Creare dolci è molto di più del saper eseguire perfettamente una qualsivoglia ricetta: è un vero e proprio gesto d’amore. Proprio quell’amore che percepisci entrando nei rinnovati locali del panificio-pasticceria Di Maggio Quell’amore lo capisci fin dal primo istante, quando vieni avvolto da un invitante, magnifico profumo di dolci seduzioni.
Se poi sei fortunato ed entri nel momento in cui Giuseppe Di Maggio sta impastando la farina per dare vita alle brioche danesi, allora l’acquolina in bocca raggiunge il massimo livello e diventa impossibile non chiedere a Stefania Frand Genisot, la bravissima e sorridente commessa dietro al banco, di inserire fra i pasticcini che vuoi acquistare anche questa specialità.
Difficile resistere alle tentazioni proposte dai Di Maggio: vogliamo mica dimenticare gli ormai collaudati pani di tutti i tipi, i grissini, le focacce, eccetera eccetera, vero?
Il grande, encomiabile lavoro ha fruttato al panificio-pasticceria Di Maggio la riconferma dell’inserimento del loro marchio, e per il terzo anno consecutivo, nella prestigiosa guida del “Gambero Rosso”: Di Maggio tra le migliori panetterie d’Italia.

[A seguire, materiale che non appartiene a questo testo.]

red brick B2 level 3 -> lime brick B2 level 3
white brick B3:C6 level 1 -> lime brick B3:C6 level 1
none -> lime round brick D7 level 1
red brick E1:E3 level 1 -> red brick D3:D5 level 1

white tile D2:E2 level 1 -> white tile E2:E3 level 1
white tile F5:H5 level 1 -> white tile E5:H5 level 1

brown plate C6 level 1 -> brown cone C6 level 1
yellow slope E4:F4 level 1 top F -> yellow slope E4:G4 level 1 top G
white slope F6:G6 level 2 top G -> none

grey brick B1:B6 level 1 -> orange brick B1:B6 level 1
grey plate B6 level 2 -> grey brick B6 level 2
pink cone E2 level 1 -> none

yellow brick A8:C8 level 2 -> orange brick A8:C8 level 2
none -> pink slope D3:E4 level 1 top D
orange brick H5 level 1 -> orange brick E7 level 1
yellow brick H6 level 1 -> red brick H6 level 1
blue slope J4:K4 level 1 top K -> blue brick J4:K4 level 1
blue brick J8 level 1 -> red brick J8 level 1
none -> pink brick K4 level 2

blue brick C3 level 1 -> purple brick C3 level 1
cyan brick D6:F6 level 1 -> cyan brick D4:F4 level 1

“Parteciperemo, e per il secondo anno, all’evento “Una Mole di Panettoni”, ci confida Claudia Di Maggio, precisando che “questa speciale competizione si svolgerà all’hotel Principi di Piemonte di Torino il 28, 29, 30 novembre”. L’elegante location nel cuore di Torino in quei giorni si trasformerà in un palcoscenico per offrire nuove meraviglie, un vero e proprio viaggio per i palati più esigenti alla ricerca di grandi lievitati di eccellenza artigiana.
Claudia e Giuseppe Di Maggio saranno ancora una volta protagonisti, concorrendo con gli altri 30 “lievitatori”, provenienti da tutta Italia. Ci ricorda Giuseppe: “La scorsa stagione ci classificammo decimi, quest’anno cercheremo di superarci”.
I nostri lettori e i clienti del panificio-pasticceria che fossero interessati a partecipare a questo viaggio sensoriale potranno accedere all’evento consultando il sito WWW.UNAMOLEDI.IT.

Arrivati ai saluti finali e prima di attestarsi alla tastiera per celebrare ancora una volta questa eccellenza nata sotto “le quattro case”, Claudia, con il suo sorriso, vuole ricordare particolarmente quanto e come operi la loro collaboratrice Stefania, “che ci segue ogni giorno e come noi crede in quello che facciamo, mettendoci la stessa nostra passione. Da mamma permettetemi di non dimenticare i nostri figli Elonora e Michele, che saranno il nostro futuro, e da figlia di ringraziare i nostri genitori che ci aiutano e ci permettono di realizzare tutto ciò in cui crediamo”.
Un messaggio commovente che ci fa capire come un’impresa artigianale possa accrescere il proprio valore solo partendo dalla solidità delle radici familiari. Solo da rispetto e amore possono nascere prodotti tali da consentire ai Di Maggio d’avere un’attività che onora Caselle, rientrando tra le prime dieci migliori panetterie-pasticcerie d’Italia.